Welcome to the vLLM on OpenShift AI course! This repository contains the instructional materials and lab exercises for deploying and managing large language models (LLMs) with vLLM on the Red Hat OpenShift AI platform. This course is designed for AI platform engineers and consultants who are focused on delivering AI incubator projects and production-ready services.

The content is authored in AsciiDoc and organized using Antora to create a user-friendly and interactive learning experience on our website.


Course Overview

This course provides a comprehensive guide to leveraging vLLM for efficient LLM serving on OpenShift AI. You will learn the core concepts of vLLM, including its key features like PagedAttention and continuous batching, and how these translate to significant performance improvements and cost savings in your AI/ML workloads.

Through a combination of theoretical lessons and hands-on labs, you will gain practical experience in deploying and managing LLMs on OpenShift AI using vLLM.


Target Audience

  • AI Platform Engineers: Professionals responsible for building and maintaining the infrastructure for AI/ML model deployment and serving.
  • AI/ML Consultants: Consultants working with customers to design and implement AI solutions, from proof-of-concept to production.

Learning Objectives

Upon completion of this course, you will be able to:

  • Understand the architecture and core features of vLLM.
  • Articulate the benefits of using vLLM for LLM inference, such as increased throughput and reduced latency.
  • Deploy and configure the vLLM serving runtime on OpenShift AI.
  • Serve various open-source LLMs using the vLLM server.
  • Interact with deployed LLMs through an OpenAI-compatible API.
  • Performance test LLM services effectively on OpenShift AI using GuideLLM

Course Structure

The course materials are organized into modules, each covering a specific aspect of using vLLM on OpenShift AI. The content is structured for a seamless learning path, from foundational concepts to advanced deployment strategies.

All course documentation is written in AsciiDoc and built into a static website using Antora.

To build the documentation locally:

  1. Clone this repository:
    git clone <repository-url>
  2. Navigate to the project directory:
    cd <project-directory>
  3. Ensure you have Node.js and Antora installed.
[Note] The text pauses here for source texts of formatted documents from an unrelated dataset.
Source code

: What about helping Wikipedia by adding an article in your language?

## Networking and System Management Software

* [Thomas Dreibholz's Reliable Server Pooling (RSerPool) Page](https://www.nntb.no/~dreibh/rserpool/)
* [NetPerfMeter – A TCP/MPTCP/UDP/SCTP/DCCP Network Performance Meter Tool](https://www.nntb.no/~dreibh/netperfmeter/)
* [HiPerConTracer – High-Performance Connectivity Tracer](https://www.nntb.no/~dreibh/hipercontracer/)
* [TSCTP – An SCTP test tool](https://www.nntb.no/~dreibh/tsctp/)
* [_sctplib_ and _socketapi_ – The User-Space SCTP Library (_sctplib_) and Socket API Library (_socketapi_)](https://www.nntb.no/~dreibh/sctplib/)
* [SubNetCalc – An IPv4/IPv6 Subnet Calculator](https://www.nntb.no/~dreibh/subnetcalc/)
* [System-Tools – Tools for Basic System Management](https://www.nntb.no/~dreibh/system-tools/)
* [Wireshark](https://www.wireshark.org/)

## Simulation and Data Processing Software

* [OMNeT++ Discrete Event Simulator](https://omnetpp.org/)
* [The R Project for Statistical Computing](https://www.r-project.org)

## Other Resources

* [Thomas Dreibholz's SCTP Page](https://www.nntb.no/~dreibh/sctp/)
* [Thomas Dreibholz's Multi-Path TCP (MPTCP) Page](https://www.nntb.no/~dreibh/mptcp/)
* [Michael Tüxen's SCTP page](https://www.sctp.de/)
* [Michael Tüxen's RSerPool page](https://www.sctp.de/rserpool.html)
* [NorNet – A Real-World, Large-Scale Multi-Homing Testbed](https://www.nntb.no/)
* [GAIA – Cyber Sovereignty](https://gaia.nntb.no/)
If not, follow the instructions on the Antora website.
  4. Build the site:
    antora antora-playbook.yml
  5. The generated documentation will be in the build/site directory.

Labs

The hands-on labs are a crucial component of this course. You will find detailed instructions and all necessary files within the genai-apps repository for the respective modules. These labs will guide you through the practical steps of deploying and interacting with LLMs using vLLM on an OpenShift AI environment.


Contributing

We welcome contributions to improve this course! If you find any issues, have suggestions for improvements, or would like to add new content, please feel free to open an issue or submit a pull request.


We hope you find this course valuable in your journey to mastering LLM deployment with vLLM on OpenShift AI. Let's get started!